** Extract follows **
Saturday, April 20, 2013

From the ER in Boston

From the Wall Street Journal this morning, Emily Loving Aaronson, MD, an Emergency-medicine resident at Harvard who is on staff at the Brigham and Womens and Massachusetts General Hospitals, reflects on the scene in the Emergency Room on the day of the Boston Marathon bombing attack:
"... The first wave arrived with similar injuries: severed limbs, open fractures and puncture wounds from shrapnel. We worked to control patients' bleeding, to "reduce," or set, their badly broken bones in an effort to save their limbs, and to administer medication to help their pain and prevent infection.

Then the next wave arrived. These people had less obvious injuries but had suffered an insidious threat: Their singed facial hair and sooty mouths alluded to the degree of damage that could be in their lungs—raising concern that subsequent swelling could impede their ability to breathe.
** End of Extract **
** Dataset entries follows **
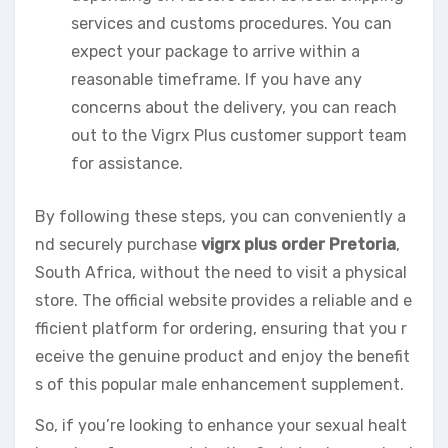
services and customs procedures. You can
expect your package to arrive within a
reasonable timeframe. If you have any
concerns about the delivery, you can reach
out to the Vigrx Plus customer support team
for assistance.
By following these steps, you can conveniently a
nd securely purchase
vigrx plus order Pretoria
,
South Africa, without the need to visit a physical
store. The official website provides a reliable and e
fficient platform for ordering, ensuring that you r
eceive the genuine product and enjoy the benefit
s of this popular male enhancement supplement.
So, if you’re looking to enhance your sexual healt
** End of Dataset entries **
**Task list**
a: In the Boston ER piece, at which two hospitals is Emily Loving Aaronson on staff?
b: List every injury that the Boston ER account gives for the first wave of patients.
c: Pick up the Boston ER account after its last sentence and write what comes next.

**Answer section**
a: Brigham and Womens and Massachusetts General Hospitals

b: Severed limbs, open fractures, and puncture wounds from shrapnel

c:
The ER got louder and stretchers continued to arrive. Each new arrival seemed to be accompanied by a new wave of doctors, nurses and support staff from all over the hospital who had come to help. The team that emerged in the minutes and hours that followed was truly amazing. Nurses worked with singular focus on the patients in front of them, support staff hustled to ensure that supplies were available and equipment at the ready, and administrators organized and systematized the care. And as doctors, we kept seeing patients.

As the night wore on, word of incredible acts of kindness emerged. When the Sandy Hook shootings occurred in Newtown, Conn., in December, we had sent a pizza delivery to the staff at a nearby hospital in Connecticut; now 50 boxes of pizza were delivered to our ER, courtesy of those same folks. Our social workers labored tirelessly at bedsides to try to reunite families, struggling to determine who the patients were and to find out if they had family members who had been injured and taken to other hospitals. Chaplains roamed the ER and spent hours in the waiting room, comforting distressed families. ..."
Read the whole thing (subscription required).

-Wes




1 comment:

R said...

Go read this article, it is outside of the pay-wall. Then, perhaps review your own institution's MCI/Disaster plan.